Wallace Abel Downs (November 12, 1855 – February 12, 1908) was an American colonel who participated in the Spanish–American War. He commanded the 71st New York Infantry Regiment throughout the war as its colonel. He was also a Freemason, notably serving as the Master of Crescent Lodge No. 402 from 1883 to 1885.

==Military career==
Wallace was born on November 12, 1855, at Seneca, New York as the son of Major Abel Downs and Ann Downs. Downs enrolled in the Mt. Pleasant Military Academy and after graduation, he moved to New York City to become a contractor and where he would found the Hutchinson Manufacturing Company and became its secretary and treasurer. Downs later helped found the Continental Match Company as its secretary and treasurer while William M. Mixer became president of the company.
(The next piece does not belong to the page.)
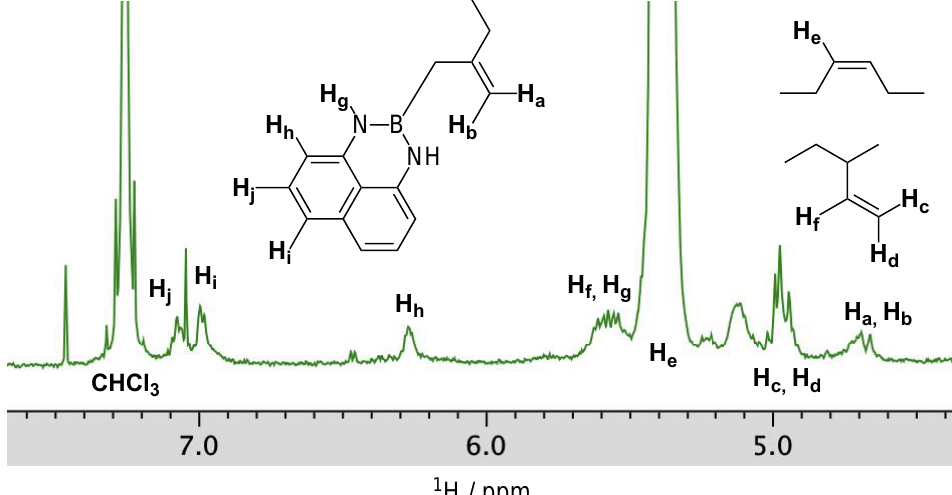
Figure 2. The 1 H NMR spectrum of butadiene/ 2a copolymer obtained in Table 1, run 5 (500 MHz, in CDCl 3 ).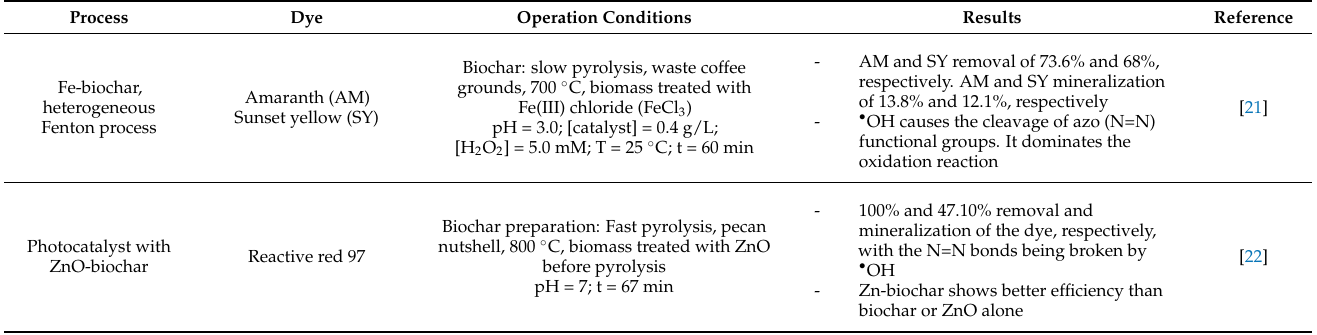
Table 3. Treatment of dyes by coupling biochar with advanced oxidation processes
In December 1874, Downs became a part of the 16th Battalion and on 1876, he was promoted to Major of the battalion, occasionally serving as its adjutant until resigning from the Battalion in 1880 due to his lack of personal interest in military affairs. Despite this, Downs re-enlisted to the 71st New York Infantry Regiment as an Adjutant in September 1886. (Note: The text states 1876, but this was likely an error.) In April 1887, he was promoted to Major and was promoted to Lieutenant Colonel by 1893. Around this time, Downs was described as being a strict disciplinarian, but enjoyed the confidence of his men.

==Freemasonry==
Downs also engaged in Freemasonry as he was passed and raised at Crescent Lodge No. 402, eventually becoming its master in 1883 and holding that office for 2 years. Downs was then exalted at Crescent Lodge No. 220 before finally settling at Amity Chapter No. 160. He received his council degrees at Adelphie Council No. 7 and was knighted at the Palestine Commandery on 1888. Downs was also known for have raised fifty Masons at the East, making it one of the most successful lodges at New York City. He was also a Republican, but didn't tend to be strict about his political beliefs and tended to vote based on who he personally thought would be the better candidate.

==Spanish–American War==
On May 2, 1898, due to the outbreak of the Spanish–American War, Downs took up arms as the Lieutenant Colonel of the 71st New York again. He was initially stationed at Camp Black, Hempstead before being transferred to Ybor City and shipped out to Cuba where the regiment would see active combat against the Spanish Army. On May 31, 1898, Downs was promoted to Colonel and given command of the regiment and would subsequently see active combat at the Battle of San Juan Hill and the Siege of Santiago. Downs was mustered out on November 15, 1898, but by this point, Downs was in declining health and would die at the Roosevelt Hospital on February 12, 1908, from Appendicitis.